The report showed that factory sale gains were seen in a number of sectors: motor vehicles, wood products, chemicals, ship and boat building and transportation equipment all registered notable increases. The fir.2 per cent rise in all manufactured goods also handily beat the expectations of economists surveyed by Bloomberg, who had forecast a 0.5 percent increase.
“Looking across categories reveals relatively broad-based gains – something that was mirrored by the export figures released earlier,” said Nick Exarhos, economist at CIBC Economics.
In constant dollar terms, sales for December were up 1.3 percent, meaning a greater amount of manufactured goods were sold during December than the headline number suggests.

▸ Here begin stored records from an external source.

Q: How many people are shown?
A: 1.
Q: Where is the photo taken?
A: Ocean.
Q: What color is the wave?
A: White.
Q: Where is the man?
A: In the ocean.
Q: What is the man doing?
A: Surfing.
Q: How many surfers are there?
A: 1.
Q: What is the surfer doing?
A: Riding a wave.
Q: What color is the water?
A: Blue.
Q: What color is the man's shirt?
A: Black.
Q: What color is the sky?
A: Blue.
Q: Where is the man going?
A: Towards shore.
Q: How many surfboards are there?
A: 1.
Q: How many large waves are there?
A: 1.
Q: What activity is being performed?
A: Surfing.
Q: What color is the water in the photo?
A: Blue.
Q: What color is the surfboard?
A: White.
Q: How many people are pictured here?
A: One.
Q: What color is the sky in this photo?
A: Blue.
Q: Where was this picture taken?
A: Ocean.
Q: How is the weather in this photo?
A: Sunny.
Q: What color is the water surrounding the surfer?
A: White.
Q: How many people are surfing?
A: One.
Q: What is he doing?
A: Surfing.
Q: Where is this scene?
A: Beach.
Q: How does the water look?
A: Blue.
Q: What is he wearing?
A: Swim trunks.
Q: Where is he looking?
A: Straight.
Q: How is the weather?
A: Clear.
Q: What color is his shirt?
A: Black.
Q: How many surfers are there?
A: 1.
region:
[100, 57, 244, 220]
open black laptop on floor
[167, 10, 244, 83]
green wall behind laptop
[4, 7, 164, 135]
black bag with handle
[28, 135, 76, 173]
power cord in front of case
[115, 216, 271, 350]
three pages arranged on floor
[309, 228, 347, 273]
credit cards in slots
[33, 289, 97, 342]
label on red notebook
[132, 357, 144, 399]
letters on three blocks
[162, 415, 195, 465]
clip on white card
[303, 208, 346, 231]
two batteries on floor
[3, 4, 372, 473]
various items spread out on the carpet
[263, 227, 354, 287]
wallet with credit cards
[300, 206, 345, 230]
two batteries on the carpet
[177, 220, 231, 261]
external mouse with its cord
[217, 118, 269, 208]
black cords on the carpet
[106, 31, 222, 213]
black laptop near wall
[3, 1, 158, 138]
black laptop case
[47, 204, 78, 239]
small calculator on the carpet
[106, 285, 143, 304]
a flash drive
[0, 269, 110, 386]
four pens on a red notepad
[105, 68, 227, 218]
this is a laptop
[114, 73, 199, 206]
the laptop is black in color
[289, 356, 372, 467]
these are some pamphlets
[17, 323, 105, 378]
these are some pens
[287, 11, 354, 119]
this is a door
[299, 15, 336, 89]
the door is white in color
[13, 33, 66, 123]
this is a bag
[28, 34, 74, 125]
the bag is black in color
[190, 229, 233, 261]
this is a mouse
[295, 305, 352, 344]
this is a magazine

Inventories for that month declined 1.6 per cent, with aerospace products and parts and petroleum and coal seeing the biggest drawdowns. The inventory-to-sales ratio fell from 1.44 in November to at least one.4 in December. The ratio represents time, in months, it would take firms to exhaust inventories if sales remain at current levels.
But while November and December registered strong gains, manufacturing sales actually fell its 2015 for that first annual decline because the global recession. Petroleum and coal products were the primary source of the decline, according to StatsCan, with the industry visiting a 28.6 percent stop by sales, due mainly to some 22.3 percent stop by the typical price of refined petroleum products.
“Provinces heavily active in the gas and oil extraction sector taken into account the majority of the manufacturing decline in 2015,” said StatsCan in its release.
Sales of products manufactured in Alberta took the biggest hit, dropping 15.9 percent every year and a pair of.4 per cent month-over-month. Manitoba and Prince Edward Island were the only other two provinces to see sales fall in December.
Quebec, Ontario and New Brunswick reported the biggest gains, with automobile and parts sales being particularly strong in Ontario.
The hope now is that the momentum seen at the end of 2015 will carry in to the year as the loonie remains as weak and oil prices remain depressed. Even with the annual decline in 2015, StatsCan notes that whenever excluding petroleum and coal products, manufacturing sales actually increased every year by 2.6 per cent last year.
“Going forward, we still think that Canadian factories will begin reaping the advantages from the expansion of the U.S. economy and also the plunge from the Canadian dollar,” said Marc Pinsonneault, economist at National Bank of Canada.